In this chapter, we will make some preliminary observations regarding the success of innovative business schools, or the lack of it. Arguably, there are at least four sets of factors that might slow down a business school’s ability to change and innovate fast:

  1. 1. Regulations. There is often a whole swathe of rules and regulations, set by several entities, such as the government or the leaders of a university of which a business school might be part, and/or by the business school itself. Rules of any sort tend to specify what might or might not be permissible, and which thus might have a potentially negative effect on a business school’s ability to innovate. “Free space” is restricted. Experimentation may thus be harder or perhaps not allowed at all.

Free-standing business schools – those not controlled by a parent university, or by governmental entities, or by, say, chambers of commerce, as in France – will typically have more freedom to make changes and to innovate. But even within the relatively few business schools that fall into this category, there will, of course, be governance control processes in place, which might easily slow down change processes.

  1. 2. The status quo. The staff who work in most business schools, faculty as well as administrators, are typically rather conservative and quite content with maintaining the status quo. Why is this? Partly, since many faculty members may have been trained in certain axiomatic fields, they might not see much need for change to the curriculum. Partly also, many alumni-structures may be custodians of existing routines, which may be seen as “good enough.” All in all, they may see little requirement for change.

How might the business school’s customers act as a force to accelerate innovation? Regrettably, most students and executives do not tend to have much interest in this either. A major reason is the relatively short time period during which a typical customer interacts with faculty at any given business school, when they are actually enrolled in a program or course. At other times, most candidates would not bother to involve themselves with questions relating to the workings of their course of study. Typically, therefore, pressures from customers (students, participants) to innovate will be relatively light, or nonexistent! Unsurprisingly, therefore, many business schools are relatively slow to embrace student-led change.

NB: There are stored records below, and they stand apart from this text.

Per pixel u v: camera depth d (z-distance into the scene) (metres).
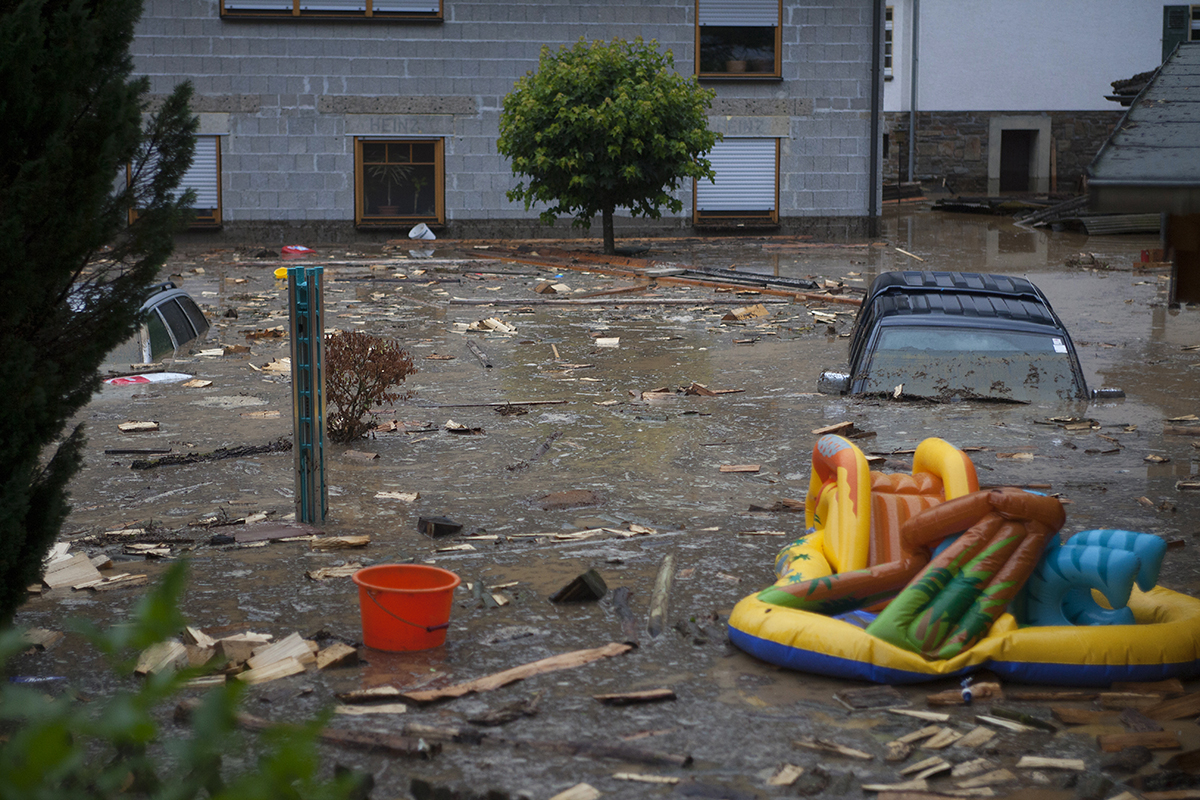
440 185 31.05
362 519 7.42
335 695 4.57
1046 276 23.22
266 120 30.25
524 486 8.32
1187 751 4.08
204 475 8.62
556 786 3.82
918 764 3.97
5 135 4.62
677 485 8.35
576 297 20.08
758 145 31.92
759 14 31.33
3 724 4.15
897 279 12.42
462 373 13.15
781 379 12.64
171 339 14.04
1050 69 43.34
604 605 5.73
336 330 16.14
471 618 5.54
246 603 5.74
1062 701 4.57
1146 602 5.18
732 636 5.11
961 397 11.14
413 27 30.30
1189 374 12.98
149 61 29.69
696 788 3.81
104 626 5.34
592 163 25.62
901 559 5.13
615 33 30.98
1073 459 8.98
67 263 4.86
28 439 4.88
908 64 43.16
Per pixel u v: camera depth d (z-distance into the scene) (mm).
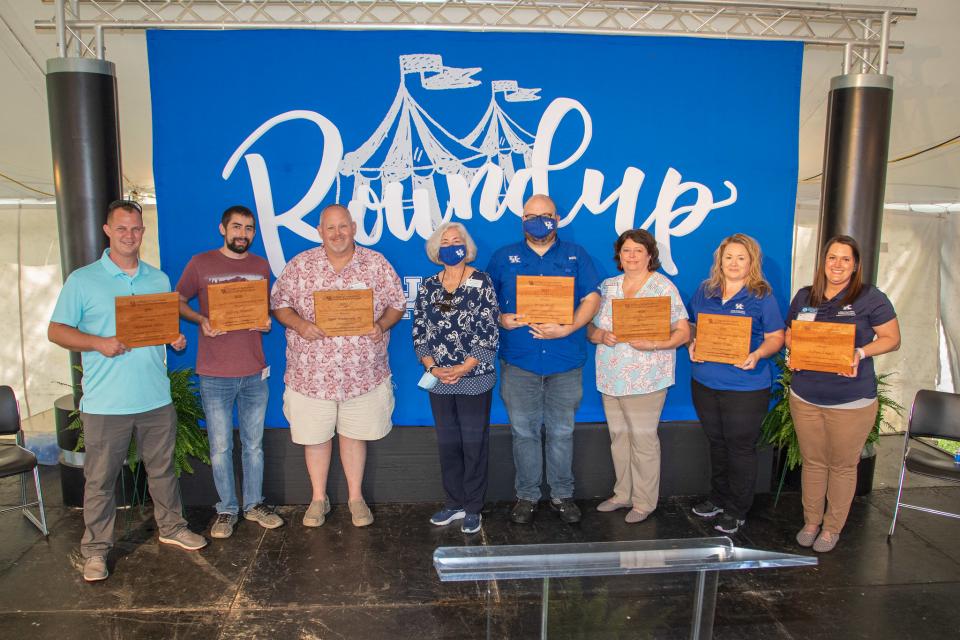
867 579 3025
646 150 3770
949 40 3805
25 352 4715
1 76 3625
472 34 3637
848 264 3002
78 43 3457
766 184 3842
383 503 3811
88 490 2984
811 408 3178
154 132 3598
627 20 3770
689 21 3842
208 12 3652
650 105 3742
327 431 3402
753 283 3258
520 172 3740
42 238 4625
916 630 2648
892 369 5008
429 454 3795
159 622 2662
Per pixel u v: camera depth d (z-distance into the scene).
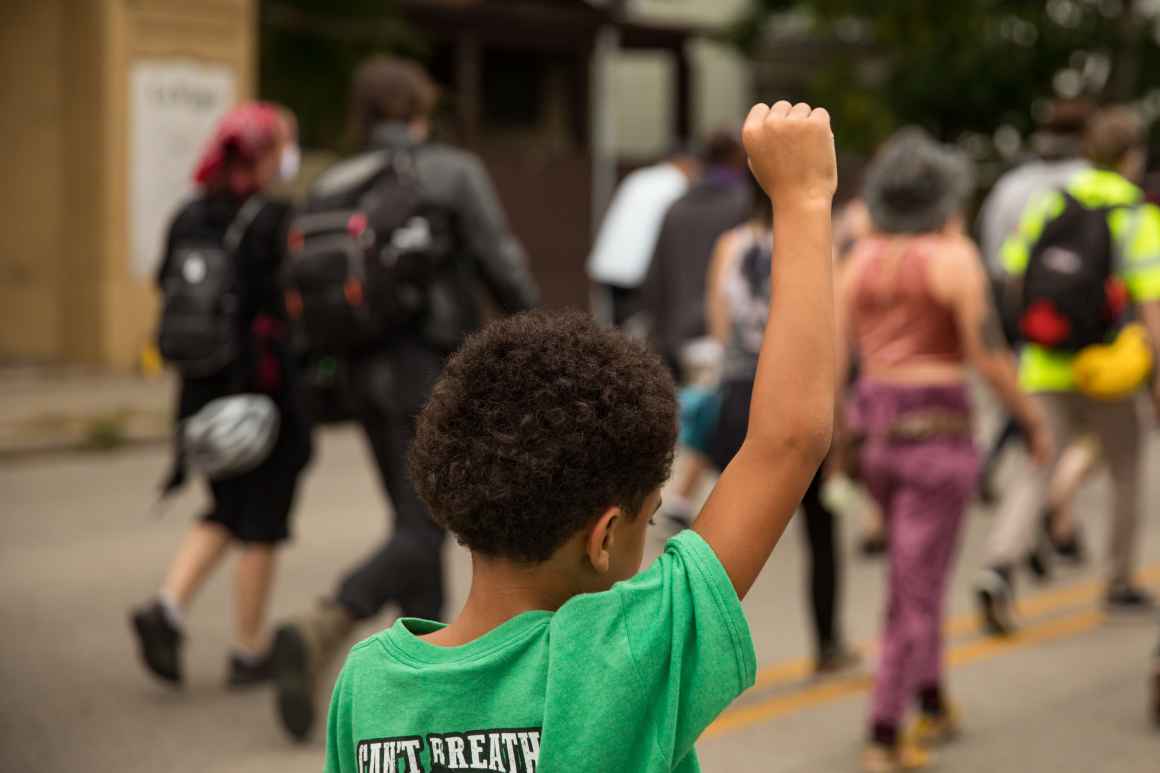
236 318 5.06
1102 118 5.91
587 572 1.58
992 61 19.09
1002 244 7.62
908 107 19.58
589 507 1.52
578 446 1.50
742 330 5.52
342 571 7.07
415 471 1.59
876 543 7.56
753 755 4.67
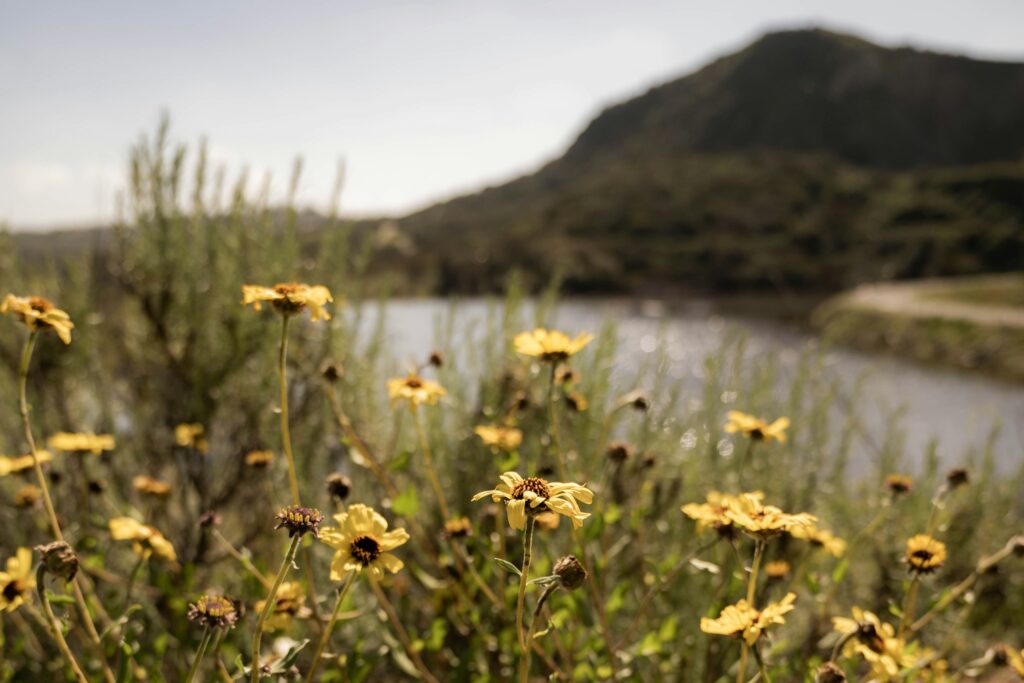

There are two groups of stakeholders who might play particularly important roles in ameliorating this: progressive alumni organizations and advisory boards. Let us consider dynamic alumni organizations first. At best, they represent links between a school’s graduates, who may now be executives in business, and the business school itself. Emerging educational needs may be funneled from leading alumni and back to the business school. Unfortunately, however, this link may often be weak or even nonexistent. At the business school, there will typically be an alumni office that would be the custodian of much of the interaction with the alumni. Useful feedback can end up here, and go no further! To make matters even more difficult, many alumni offices tend to embrace a more social/activist/political/gender role rather than a professional one.

Advisory boards may have some impact on the business schools that they serve, particularly when the bulk of their members come from the business sector, which is sometimes the case. Here too, however, the various inputs might end up with “intermediaries,” such as the dean/president, and not necessarily “reach” the faculty members. Professors typically do not attend advisory board meetings!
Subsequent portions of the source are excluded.